■ **TASK TO COMPLETE**: Go to the line holding "right back paw: (193, 281)" in the data below and repeat it exactly, then each line after it up to and including the one holding "left eye: (204, 111)". Omit pictures.

Data excerpts
/---

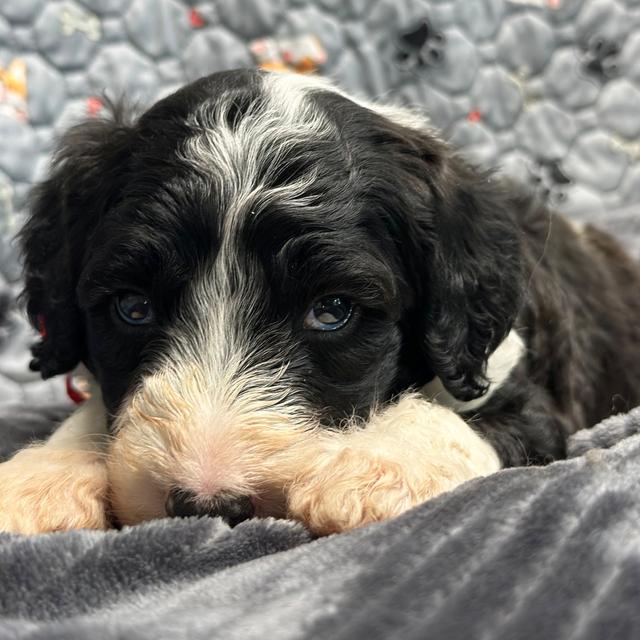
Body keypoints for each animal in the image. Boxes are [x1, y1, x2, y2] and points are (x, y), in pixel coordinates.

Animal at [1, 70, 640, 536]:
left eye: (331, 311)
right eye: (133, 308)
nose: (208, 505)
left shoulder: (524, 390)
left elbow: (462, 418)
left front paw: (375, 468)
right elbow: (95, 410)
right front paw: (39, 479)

\---
/---

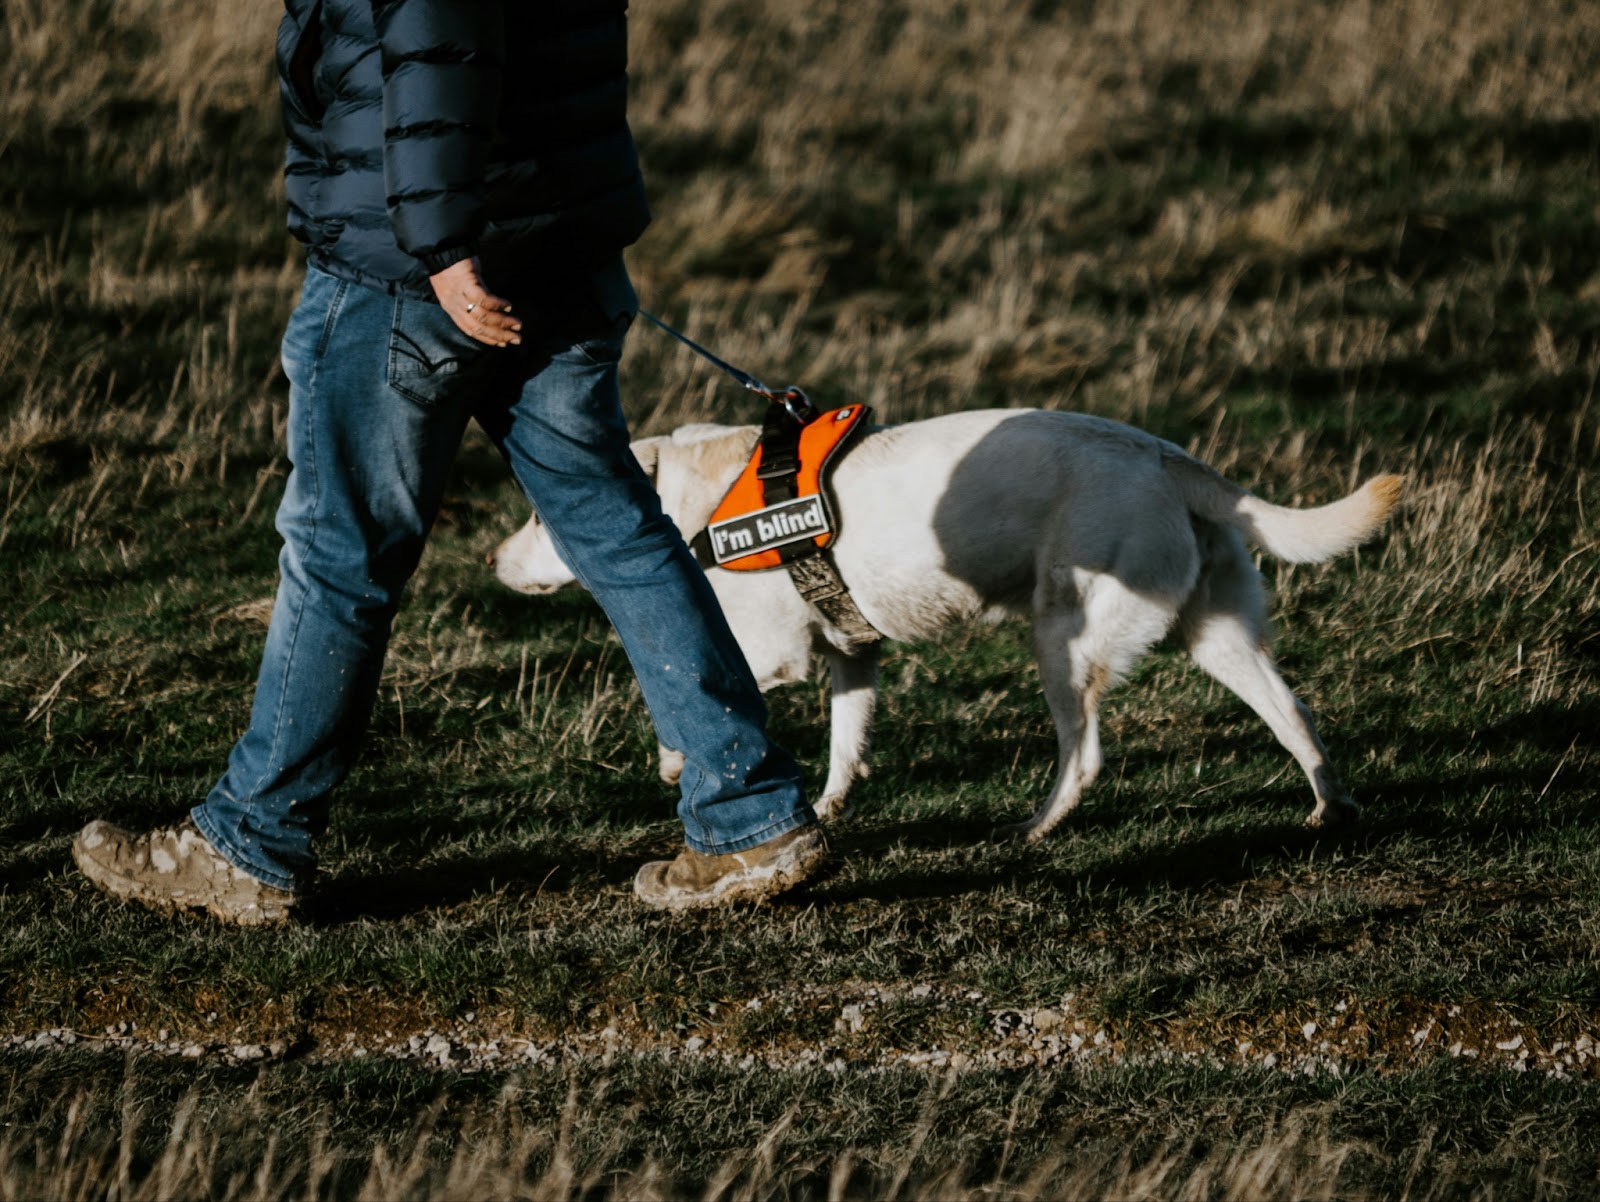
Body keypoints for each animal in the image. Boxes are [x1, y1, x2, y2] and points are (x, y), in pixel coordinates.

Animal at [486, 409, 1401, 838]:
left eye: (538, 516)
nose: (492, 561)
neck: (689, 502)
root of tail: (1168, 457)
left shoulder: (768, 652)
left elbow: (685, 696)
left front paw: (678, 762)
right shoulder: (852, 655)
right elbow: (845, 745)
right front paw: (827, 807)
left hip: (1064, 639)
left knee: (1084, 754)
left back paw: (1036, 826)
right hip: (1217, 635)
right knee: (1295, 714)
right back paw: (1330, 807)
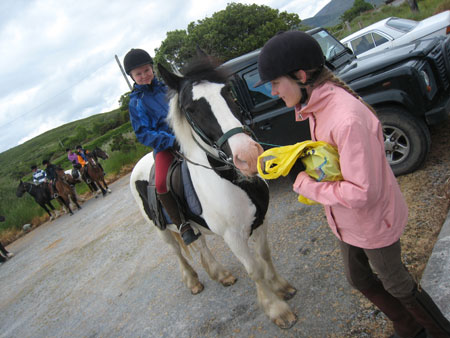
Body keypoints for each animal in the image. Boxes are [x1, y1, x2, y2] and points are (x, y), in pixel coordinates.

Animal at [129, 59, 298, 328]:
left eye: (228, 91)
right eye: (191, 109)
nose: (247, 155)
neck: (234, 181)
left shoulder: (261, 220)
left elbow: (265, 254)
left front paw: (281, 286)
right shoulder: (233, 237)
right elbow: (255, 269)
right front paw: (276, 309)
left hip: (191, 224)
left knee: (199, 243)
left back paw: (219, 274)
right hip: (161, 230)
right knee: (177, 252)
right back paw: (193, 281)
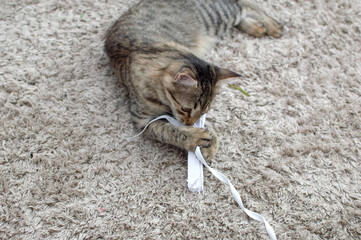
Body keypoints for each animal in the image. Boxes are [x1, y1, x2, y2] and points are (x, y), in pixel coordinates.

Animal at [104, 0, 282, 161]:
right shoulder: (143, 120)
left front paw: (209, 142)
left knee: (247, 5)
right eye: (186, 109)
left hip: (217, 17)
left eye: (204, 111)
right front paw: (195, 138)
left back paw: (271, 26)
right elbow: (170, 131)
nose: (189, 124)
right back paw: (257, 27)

\---

■ **RESPONSE AREA**:
right back paw: (193, 281)
Body keypoints for each animal in the image. Boxes are [x1, y1, x2, y2] and points are (x, y), in pixel coordinates.

Animal at [104, 0, 282, 161]:
right shoulder: (143, 120)
left front paw: (209, 142)
left knee: (247, 5)
right eye: (186, 109)
left hip: (217, 17)
left eye: (204, 111)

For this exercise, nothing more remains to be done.